Some of these offsets are of dubious quality. E.g., I think some of these offsets are from _not_ doing something that you might have otherwise done, but maybe you wouldn't have done that thing regardless.

colechristensen 3 days ago | parent | next [-]

Some of those "avoided" things can be as dumb as having a parcel of forested land that you didn't chop down. Those trees were already there and claims that they might not have otherwise been without a little credit money are questionable.

simianwords 3 days ago | parent | prev [-]

Interesting. Maybe the offset should be the expected value of co2 that would not be emitted after accounting for probability. It doesn’t seem like a scam fundamentally.

notatoad 3 days ago | parent [-]

i think that's exactly it, it's not fundamentally a scam, but it's not as simple as 1:1 "5g in, 5g out" because there's always some formula to calculate how much carbon has been "saved" by the company selling the offsets taking whatever actions they are taking. which gives the companies selling offsets a financial motive to maximize that calculation, and in some cases does lead to outright scams.

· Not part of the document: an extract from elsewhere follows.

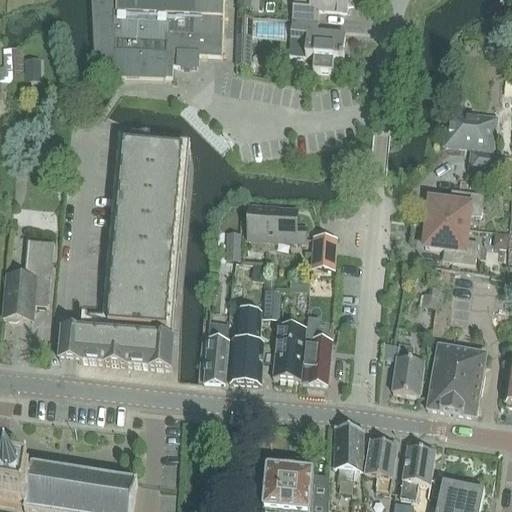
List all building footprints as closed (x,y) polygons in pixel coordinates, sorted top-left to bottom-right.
[(114,66),(113,80),(165,82),(165,81),(173,82),(173,70),(196,71),(197,59),(222,61),(225,0),(91,0),(94,64),(109,64),(109,66),(114,66)] [(294,0),(294,6),(293,24),(318,26),(319,14),(347,16),(348,9),(354,8),(352,0),(294,0)] [(252,20),(238,20),(237,68),(251,68),(252,20)] [(259,22),(258,33),(274,34),(274,23),(259,22)] [(293,24),(290,60),(314,62),(313,75),(333,77),(334,64),(340,64),(344,65),(345,61),(350,60),(348,47),(345,47),(345,40),(317,38),(318,26),(293,24)] [(0,52),(0,92),(24,91),(22,51),(0,52)] [(501,160),(491,159),(496,123),(450,117),(446,149),(473,152),(471,172),(499,176),(501,160)] [(189,159),(184,152),(119,146),(102,326),(173,333),(189,159)] [(431,204),(428,227),(468,232),(470,219),(481,220),(484,198),(458,195),(457,207),(431,204)] [(269,214),(269,212),(250,211),(249,245),(306,247),(307,232),(297,232),(298,215),(269,214)] [(468,232),(428,227),(425,251),(451,254),(450,266),(475,269),(478,246),(466,244),(468,232)] [(241,239),(227,238),(227,264),(240,264),(241,239)] [(312,272),(334,273),(336,244),(314,243),(312,272)] [(48,312),(54,248),(28,246),(25,281),(7,280),(4,322),(6,322),(9,325),(17,326),(20,323),(27,324),(28,319),(34,319),(35,310),(48,312)] [(280,316),(281,296),(277,295),(266,295),(265,295),(264,315),(280,316)] [(230,388),(262,390),(265,348),(257,347),(259,317),(239,315),(235,371),(231,371),(230,388)] [(304,386),(328,389),(332,345),(317,343),(320,323),(309,321),(306,343),(308,343),(304,386)] [(273,383),(301,386),(306,333),(279,330),(273,383)] [(62,334),(59,364),(70,365),(79,366),(171,374),(174,344),(73,335),(62,334)] [(205,386),(225,387),(229,343),(216,341),(216,344),(208,343),(205,386)] [(393,397),(420,401),(425,368),(413,366),(415,352),(400,350),(393,397)] [(438,351),(427,414),(476,423),(487,359),(438,351)] [(363,475),(364,435),(336,431),(336,432),(335,472),(343,473),(342,485),(354,486),(355,474),(363,475)] [(384,448),(384,447),(375,445),(375,447),(371,446),(366,480),(378,482),(376,497),(390,499),(398,451),(384,448)] [(401,504),(416,507),(419,489),(431,490),(436,457),(432,456),(432,454),(423,453),(423,455),(409,452),(401,504)] [(25,511),(133,511),(138,486),(32,470),(31,480),(0,474),(0,476),(0,506),(26,511),(25,511)] [(328,511),(330,481),(314,480),(314,478),(313,476),(269,472),(267,474),(263,511),(328,511)] [(443,487),(433,484),(433,486),(435,487),(431,506),(439,508),(438,511),(481,511),(485,495),(443,487)]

the classic example is landowners selling offsets for the mature forests on their land - that's good! and incentivising the preservation of forests is good! but that forest already existed, and has existed for hundreds of years, so does it really make sense that some company can count it against their carbon emissions and claim to be "net zero" just because they paid a landowner to not cut it down?

it makes the whole concept of offsets less of an overall pure good than emitters simply not emitting carbon in the first place, because that is actually a very simple and clear calculation.